# [WORK REQUEST]
Edit the interview below by rewriting the passage between "There must be" and "ask the question.", inclusive, with every "lucky" changed to "fortunate".

# [TEXT SHOWN]
Vargas: Asteroids provide a paradoxical example of our relationship with the universe. These near-Earth objects may have cleared the way for our evolution, yet could ultimately destroy our very way of life. What do asteroids tell us about the randomness and fragility of human existence?
Hawking: It seems to be 70 million years since the last mass extinction of species caused by collision with an asteroid. This is probably longer than the average period between major asteroid collisions, and this allowed the human race to develop. One might regard this as pure luck, but there is another way to look at it.
There must be many Earth-like planets in the universe, but only those with long periods between asteroid collisions develop intelligent life, which can then ask the question, "Why were we so lucky?"
The answer is, if we hadn't been lucky enough to have a long period between asteroid collisions, we wouldn't be here to ask the question.
Vargas: The separate threats of nuclear war and bioterrorism make an effective argument that we as humans have tremendous difficulty controlling what we create. What does this say about the human species?
Hawking: Up to now, aggression has been an attribute with definite survival advantages. So it has been hard-wired into our genes by Darwinian evolution. Now, however, it may destroy us all by nuclear or biological war, if we cannot control our instinct by our reason. But our aggression is responsible for only some of the dangers we face. Others, like climate change, arise from instabilities in the increasingly complex structure of our way of life. We need to be quicker to identify such threats, and act before they get out of control.
Vargas: Many scientists in the field of artificial intelligence believe that it is only a matter of time before computers will be autonomous, thinking beings that will surpass humans. Do you think this is possible?
Hawking: I think there's no qualitative difference between the brain of an earthworm and a computer. I also believe that evolution implies there can be no qualitative difference between the brain of an earthworm and that of a human. It therefore follows that computers can, in principle, emulate human intelligence, or even surpass it.
Up to now, computers have obeyed Moore's Law, which says that computers double their speed and memory capacity every two years. Human intelligence may also increase because of genetic engineering, but not so fast. The result is that computers are likely to overtake humans in intelligence, at some point in the next 100 years. When that happens, we will need to ensure that the computers serve us, and not themselves.

# [RECORDS PROVIDED]
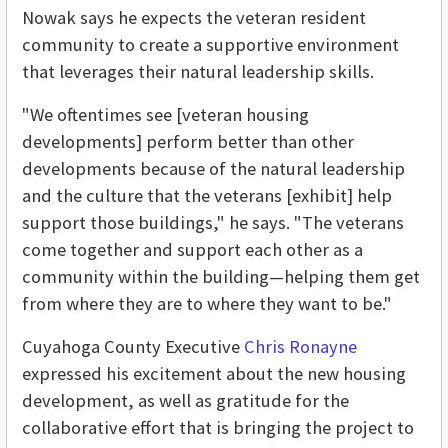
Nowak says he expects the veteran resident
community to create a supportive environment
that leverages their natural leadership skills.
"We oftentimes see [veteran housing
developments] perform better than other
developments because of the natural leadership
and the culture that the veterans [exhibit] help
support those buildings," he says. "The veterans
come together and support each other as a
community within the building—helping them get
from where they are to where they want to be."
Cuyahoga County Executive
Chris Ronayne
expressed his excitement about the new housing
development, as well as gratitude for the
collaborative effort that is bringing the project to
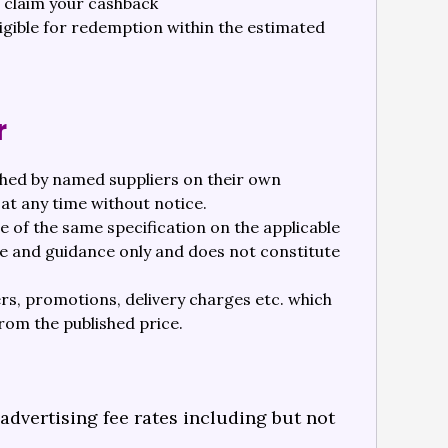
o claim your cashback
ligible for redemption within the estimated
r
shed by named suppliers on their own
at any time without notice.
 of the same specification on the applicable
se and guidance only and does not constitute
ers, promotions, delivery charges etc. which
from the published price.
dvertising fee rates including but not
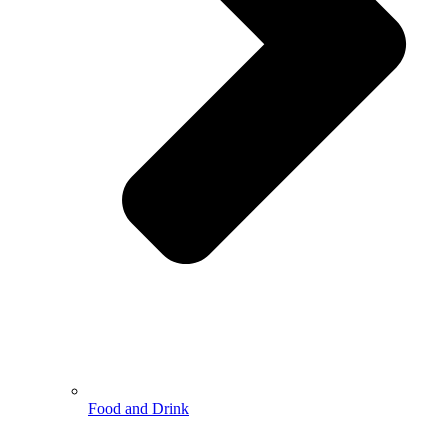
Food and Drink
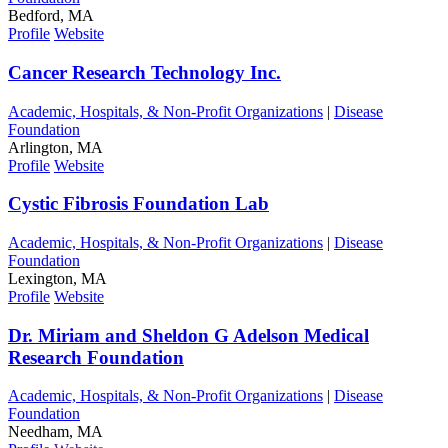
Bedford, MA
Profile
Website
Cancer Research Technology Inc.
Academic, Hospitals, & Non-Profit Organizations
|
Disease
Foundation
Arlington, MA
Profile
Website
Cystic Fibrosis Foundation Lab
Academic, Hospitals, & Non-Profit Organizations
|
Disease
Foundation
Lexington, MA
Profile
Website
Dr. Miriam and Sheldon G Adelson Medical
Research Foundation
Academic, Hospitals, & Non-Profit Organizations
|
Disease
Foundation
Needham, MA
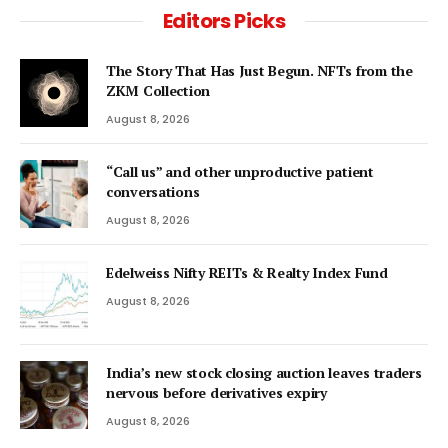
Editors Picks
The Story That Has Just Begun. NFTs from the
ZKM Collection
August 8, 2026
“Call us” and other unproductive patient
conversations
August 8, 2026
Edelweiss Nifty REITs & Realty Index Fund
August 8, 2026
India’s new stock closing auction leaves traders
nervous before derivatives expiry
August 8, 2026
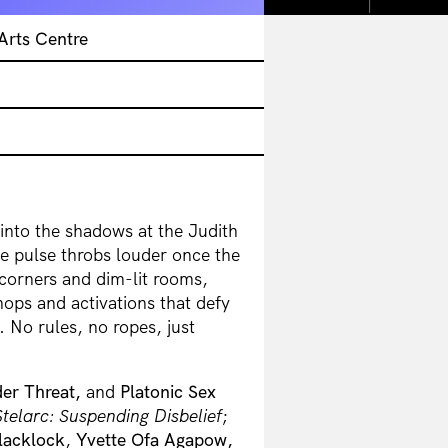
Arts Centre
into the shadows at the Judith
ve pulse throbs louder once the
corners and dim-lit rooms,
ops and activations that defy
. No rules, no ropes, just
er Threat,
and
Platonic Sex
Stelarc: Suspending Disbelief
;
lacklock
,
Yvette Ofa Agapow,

# [RESPONSE TO THE TASK]
There must be many Earth-like planets in the universe, but only those with long periods between asteroid collisions develop intelligent life, which can then ask the question, "Why were we so fortunate?"
The answer is, if we hadn't been fortunate enough to have a long period between asteroid collisions, we wouldn't be here to ask the question.